Ockay i think these guys are '' same shoes size'' first of all , thus said & thus meaning in the same league none is greater than the other but i will says the following please listen.

Adrian Willaert works i have on singers pur 3 cd box set of willaert is highly incredible but De Rore seem more melodic straight foward , Willaert seem more dissonant...

Ishe so guess what im leaving the room and i coward on this question to be or not to be, un flamand vous le dirraient'' a flemish would says so?

Im looking for Flemish eminent musicologist succesor of herreveghe please sir rest in peace, i feel guilty for criticizing your gesualdo work of tenebrae responsoria but your lastest rendition of madrigals was interresting, hey i have honnor and dont wont to bash a dead man , i still have a soul and harness good karma these days , well amen to this thee profundis.

:tiphat: i saluted and honor the mighty skill of the flemish master, has a flemish pope :tiphat: of polyphony(sorry i had to end this post this silly, but it all about entertainement , i dont wont the reader to get borred out of respect, i wont to trown in some depth and pertinance hmm. yep end of the story.

I salute Talk classical Staff, heart and soul of flander artform of renaissance franco-flemish and i hail em , but this you allready know, music is food for the mind, and i happen to enjoy belgium complete meal, belgie l, benelux country .

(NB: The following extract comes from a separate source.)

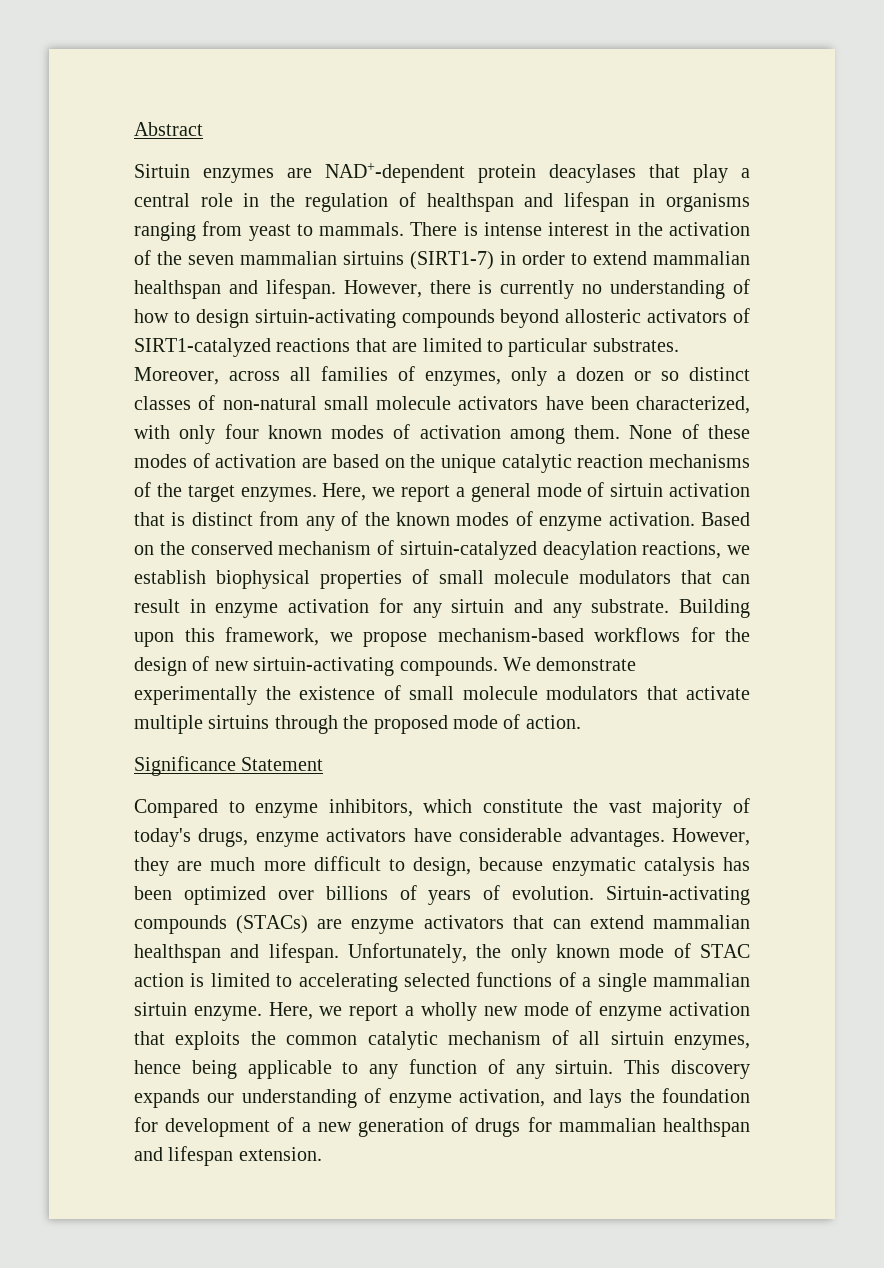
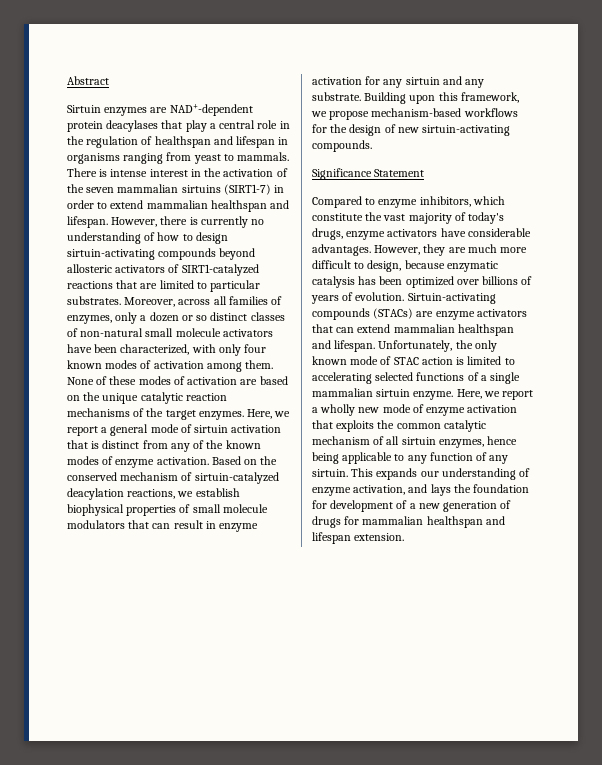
[503,657,637,671] [134,685,750,705] [134,714,581,734] We demonstrate experimentally the existence of small molecule modulators that activate multiple sirtuins through the proposed mode of action. -> (372, 146) none
[671,1060,750,1079] discovery -> (374, 472) none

p.s it all i would like to had one of my best friend of childhood i know since elementary school is a belgian a flemish dude half algerian, he a cool dude , some might says he is a nerd, but i happen to like nerds if nerds mean intellectuals.

Have a nice day friends , follower, friendly stranger of talk classical, benevolant op ect


----------



## Mandryka (Feb 22, 2013)

Very stimulating in depth review of Graindelavoix's da Rore CD here






Re Willaert, I got recently a concert recording of a Willaert concert by Ensemble Weser Renaissance, I thought it was fabulous, let me know if you want me to upload it for you.


----------